UD’s Vargas-Urbano leveraged molecular dynamics and the massive computational power of National Science Foundation supercomputers to model all the structures inside the ctenophore membranes and simulate how the molecules would move and interact with each other at high pressures. The process took a great deal of time. 

“Simulations that are about 500 nanoseconds long could take about a month to create from the data,” said Vargas-Urbano. That’s the equivalent of a movie clip that lasts about 500 billionths of a second.

Meanwhile, Budin and Winnikoff used a special X-ray scattering beam line at Cornell to experimentally study how the structure of ctenophore membranes changed under various pressures. Looking at the structural properties of the lipid mixtures directly from the organisms at high pressure was a crucial part of the project that helped the researchers discern that ctenophore lipidomes are specialized for high pressure.

The deep sea is under extreme pressures equal to that of hundreds of atmospheres, due to the weight of the water that lies above.
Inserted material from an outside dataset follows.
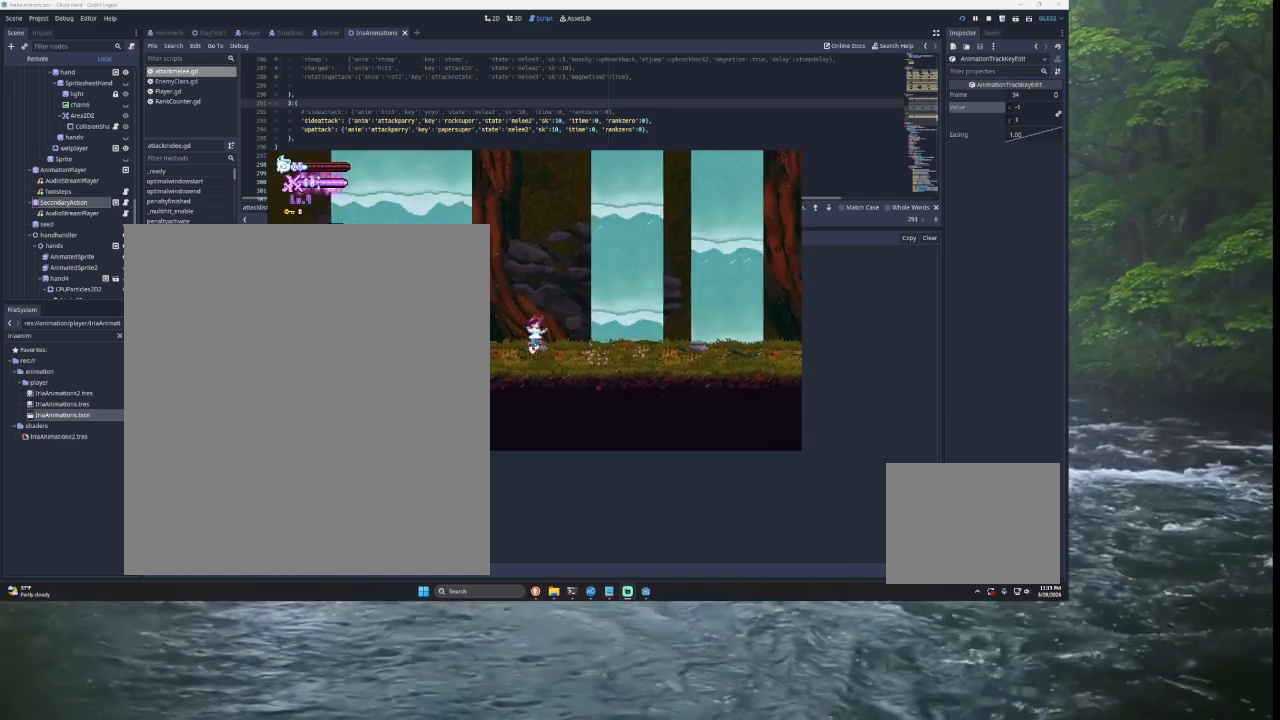
{"buttons": [], "left_stick": "right", "right_stick": "center", "events": []}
Budin’s team at UC San Diego learned that if they exposed the cell membrane of E. coli, a human gut bacteria, to pressures found where the deepest ctenophore live (roughly 500 times the water pressure found on the ocean surface) then the microbes’ growth was severely restricted, Lyman said. However, when the researchers gave E. coli the ability to synthesize plasmalogen lipids and pressurized them the same way, then the cells could grow and divide normally. 

Simulating the membrane in the computer and testing it under various temperatures and pressures across various timeframes allowed the UD team to validate that it is the plasmalogen lipids that keep the membranes fluid and deformable at high pressure. 

“Using molecular-dynamic simulations to explore this system, we were able to test conditions that would be found even deeper in the sea than these ctenophore species actually live to see what happened,” said Vargas-Urbano.

This is because the deep-sea ctenophores contained more plasmalogen lipids in their cell membranes than other ctenophore species found at the sea surface and in the Arctic. In particular, the deep-dwelling ctenophores had higher concentrations of a plasmalogen known as PPE, which is characterized by a distinct cone shape. Simulations by the UD research team and artificial membrane experiments by Budin and Winnikoff showed the more PPE plasmalogen was present, the more the membranes curled up, even at low pressures. 

One surprising result from the research, Lyman said, is that when they plotted the 17 ctenophore species studied, the researchers discovered a significant correlation between how much plasmalogen is found in the species’ cellular membrane and where it can live. 

“If you take a deep-sea ctenophore and bring it to the surface, its membrane bends like crazy and that's no good. If you take a surface-dwelling ctenophore and bring it to the deep, its membrane won't bend anymore, also not good,” Lyman said. 

But when the researchers compared the membrane of ctenophores living in surface waters and their deep-sea cousins in their natural environments, the species had similar properties in terms of how the molecules inside the cells adjust to keep the membrane stable.

The researchers called this effect “homeocurvature adaptation,” because the ctenophores—and their lipidomes—had adapted to the situation that they're living in. This understanding may help explain a long-standing mystery of why deep-sea invertebrates, including ctenophores, disintegrate at the surface no matter how carefully they are handled. It seems in some cases the membranes actually are held together by the extreme pressure.

Human health implications of the work

Knowing how life adapts to high pressure and extreme environments such as the ocean can also inform what is known about the human body. Lyman explained that plasmalogen lipids present in ctenophores also are found in our bodies, most abundantly in neural tissue. 

“Nerve cells in the brain transmit messages by sending chemicals from one cell to another. And there is an awful lot of plasmalogen at the site where all that synaptic transmission is happening in your neurons,” said Lyman. 

The loss of plasmalogen is known to be associated with conditions such as Alzheimer’s disease, making new insights about the unique properties of plasmalogen lipids potentially useful in other areas of research.